> Your assignment:
Each record must be repeated exactly as it stands.

*** Opening of Task data ***

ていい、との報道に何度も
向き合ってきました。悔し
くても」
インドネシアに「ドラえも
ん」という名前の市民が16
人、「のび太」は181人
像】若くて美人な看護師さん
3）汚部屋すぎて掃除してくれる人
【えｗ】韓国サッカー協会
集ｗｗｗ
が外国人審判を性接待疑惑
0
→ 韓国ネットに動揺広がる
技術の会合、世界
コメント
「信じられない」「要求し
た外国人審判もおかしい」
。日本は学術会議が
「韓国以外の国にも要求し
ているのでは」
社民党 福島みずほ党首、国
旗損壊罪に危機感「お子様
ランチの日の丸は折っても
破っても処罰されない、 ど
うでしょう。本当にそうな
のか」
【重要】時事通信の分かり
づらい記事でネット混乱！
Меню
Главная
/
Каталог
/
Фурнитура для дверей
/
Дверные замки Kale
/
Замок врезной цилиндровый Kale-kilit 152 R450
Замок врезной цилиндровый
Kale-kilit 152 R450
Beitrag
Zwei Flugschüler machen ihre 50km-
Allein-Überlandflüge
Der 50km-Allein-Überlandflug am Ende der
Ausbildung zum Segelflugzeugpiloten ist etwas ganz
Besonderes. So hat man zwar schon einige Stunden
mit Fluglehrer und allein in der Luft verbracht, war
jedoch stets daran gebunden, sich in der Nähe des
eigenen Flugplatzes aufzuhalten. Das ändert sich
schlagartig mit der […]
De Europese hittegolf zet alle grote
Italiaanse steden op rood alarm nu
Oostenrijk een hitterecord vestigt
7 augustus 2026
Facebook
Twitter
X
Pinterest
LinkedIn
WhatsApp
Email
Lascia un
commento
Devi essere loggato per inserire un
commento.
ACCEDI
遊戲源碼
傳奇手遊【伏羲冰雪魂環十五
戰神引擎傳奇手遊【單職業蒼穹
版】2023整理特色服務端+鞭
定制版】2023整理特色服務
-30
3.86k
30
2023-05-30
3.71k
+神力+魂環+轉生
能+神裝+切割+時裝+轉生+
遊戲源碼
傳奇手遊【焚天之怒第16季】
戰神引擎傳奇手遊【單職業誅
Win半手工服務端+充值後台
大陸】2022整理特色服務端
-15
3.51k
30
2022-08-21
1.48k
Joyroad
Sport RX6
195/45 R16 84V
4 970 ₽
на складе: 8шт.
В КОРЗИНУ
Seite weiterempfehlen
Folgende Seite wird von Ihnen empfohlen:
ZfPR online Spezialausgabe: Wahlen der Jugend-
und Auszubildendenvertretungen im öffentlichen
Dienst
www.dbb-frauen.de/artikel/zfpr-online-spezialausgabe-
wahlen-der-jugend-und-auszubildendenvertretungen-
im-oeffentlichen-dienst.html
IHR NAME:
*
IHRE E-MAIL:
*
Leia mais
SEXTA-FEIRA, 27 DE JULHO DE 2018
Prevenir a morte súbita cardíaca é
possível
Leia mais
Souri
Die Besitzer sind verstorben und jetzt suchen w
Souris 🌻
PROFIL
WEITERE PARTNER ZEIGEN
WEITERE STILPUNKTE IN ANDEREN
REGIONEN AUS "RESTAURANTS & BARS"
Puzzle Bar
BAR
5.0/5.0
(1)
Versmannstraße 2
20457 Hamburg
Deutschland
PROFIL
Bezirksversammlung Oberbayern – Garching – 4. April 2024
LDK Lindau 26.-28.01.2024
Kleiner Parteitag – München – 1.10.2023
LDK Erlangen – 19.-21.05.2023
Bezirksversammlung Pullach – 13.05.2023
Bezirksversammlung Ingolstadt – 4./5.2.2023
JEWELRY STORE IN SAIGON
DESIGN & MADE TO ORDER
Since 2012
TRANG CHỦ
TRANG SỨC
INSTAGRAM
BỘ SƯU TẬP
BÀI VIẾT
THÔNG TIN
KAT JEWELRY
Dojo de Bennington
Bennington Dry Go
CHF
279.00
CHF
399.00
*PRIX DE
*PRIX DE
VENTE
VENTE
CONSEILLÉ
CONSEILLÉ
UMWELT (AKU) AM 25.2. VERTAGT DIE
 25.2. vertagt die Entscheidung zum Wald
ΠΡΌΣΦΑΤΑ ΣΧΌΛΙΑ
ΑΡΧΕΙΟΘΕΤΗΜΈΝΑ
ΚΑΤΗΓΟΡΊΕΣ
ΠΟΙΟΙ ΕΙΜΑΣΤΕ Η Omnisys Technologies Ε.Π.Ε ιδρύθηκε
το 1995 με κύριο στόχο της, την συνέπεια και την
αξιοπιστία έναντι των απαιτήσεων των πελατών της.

*** Close of Task data ***

> Answer below:
ていい、との報道に何度も
向き合ってきました。悔し
くても」
インドネシアに「ドラえも
ん」という名前の市民が16
人、「のび太」は181人
像】若くて美人な看護師さん
3）汚部屋すぎて掃除してくれる人
【えｗ】韓国サッカー協会
集ｗｗｗ
が外国人審判を性接待疑惑
0
→ 韓国ネットに動揺広がる
技術の会合、世界
コメント
「信じられない」「要求し
た外国人審判もおかしい」
。日本は学術会議が
「韓国以外の国にも要求し
ているのでは」
社民党 福島みずほ党首、国
旗損壊罪に危機感「お子様
ランチの日の丸は折っても
破っても処罰されない、 ど
うでしょう。本当にそうな
のか」
【重要】時事通信の分かり
づらい記事でネット混乱！
Меню
Главная
/
Каталог
/
Фурнитура для дверей
/
Дверные замки Kale
/
Замок врезной цилиндровый Kale-kilit 152 R450
Замок врезной цилиндровый
Kale-kilit 152 R450
Beitrag
Zwei Flugschüler machen ihre 50km-
Allein-Überlandflüge
Der 50km-Allein-Überlandflug am Ende der
Ausbildung zum Segelflugzeugpiloten ist etwas ganz
Besonderes. So hat man zwar schon einige Stunden
mit Fluglehrer und allein in der Luft verbracht, war
jedoch stets daran gebunden, sich in der Nähe des
eigenen Flugplatzes aufzuhalten. Das ändert sich
schlagartig mit der […]
De Europese hittegolf zet alle grote
Italiaanse steden op rood alarm nu
Oostenrijk een hitterecord vestigt
7 augustus 2026
Facebook
Twitter
X
Pinterest
LinkedIn
WhatsApp
Email
Lascia un
commento
Devi essere loggato per inserire un
commento.
ACCEDI
遊戲源碼
傳奇手遊【伏羲冰雪魂環十五
戰神引擎傳奇手遊【單職業蒼穹
版】2023整理特色服務端+鞭
定制版】2023整理特色服務
-30
3.86k
30
2023-05-30
3.71k
+神力+魂環+轉生
能+神裝+切割+時裝+轉生+
遊戲源碼
傳奇手遊【焚天之怒第16季】
戰神引擎傳奇手遊【單職業誅
Win半手工服務端+充值後台
大陸】2022整理特色服務端
-15
3.51k
30
2022-08-21
1.48k
Joyroad
Sport RX6
195/45 R16 84V
4 970 ₽
на складе: 8шт.
В КОРЗИНУ
Seite weiterempfehlen
Folgende Seite wird von Ihnen empfohlen:
ZfPR online Spezialausgabe: Wahlen der Jugend-
und Auszubildendenvertretungen im öffentlichen
Dienst
www.dbb-frauen.de/artikel/zfpr-online-spezialausgabe-
wahlen-der-jugend-und-auszubildendenvertretungen-
im-oeffentlichen-dienst.html
IHR NAME:
*
IHRE E-MAIL:
*
Leia mais
SEXTA-FEIRA, 27 DE JULHO DE 2018
Prevenir a morte súbita cardíaca é
possível
Leia mais
Souri
Die Besitzer sind verstorben und jetzt suchen w
Souris 🌻
PROFIL
WEITERE PARTNER ZEIGEN
WEITERE STILPUNKTE IN ANDEREN
REGIONEN AUS "RESTAURANTS & BARS"
Puzzle Bar
BAR
5.0/5.0
(1)
Versmannstraße 2
20457 Hamburg
Deutschland
PROFIL
Bezirksversammlung Oberbayern – Garching – 4. April 2024
LDK Lindau 26.-28.01.2024
Kleiner Parteitag – München – 1.10.2023
LDK Erlangen – 19.-21.05.2023
Bezirksversammlung Pullach – 13.05.2023
Bezirksversammlung Ingolstadt – 4./5.2.2023
JEWELRY STORE IN SAIGON
DESIGN & MADE TO ORDER
Since 2012
TRANG CHỦ
TRANG SỨC
INSTAGRAM
BỘ SƯU TẬP
BÀI VIẾT
THÔNG TIN
KAT JEWELRY
Dojo de Bennington
Bennington Dry Go
CHF
279.00
CHF
399.00
*PRIX DE
*PRIX DE
VENTE
VENTE
CONSEILLÉ
CONSEILLÉ
UMWELT (AKU) AM 25.2. VERTAGT DIE
 25.2. vertagt die Entscheidung zum Wald
ΠΡΌΣΦΑΤΑ ΣΧΌΛΙΑ
ΑΡΧΕΙΟΘΕΤΗΜΈΝΑ
ΚΑΤΗΓΟΡΊΕΣ
ΠΟΙΟΙ ΕΙΜΑΣΤΕ Η Omnisys Technologies Ε.Π.Ε ιδρύθηκε
το 1995 με κύριο στόχο της, την συνέπεια και την
αξιοπιστία έναντι των απαιτήσεων των πελατών της.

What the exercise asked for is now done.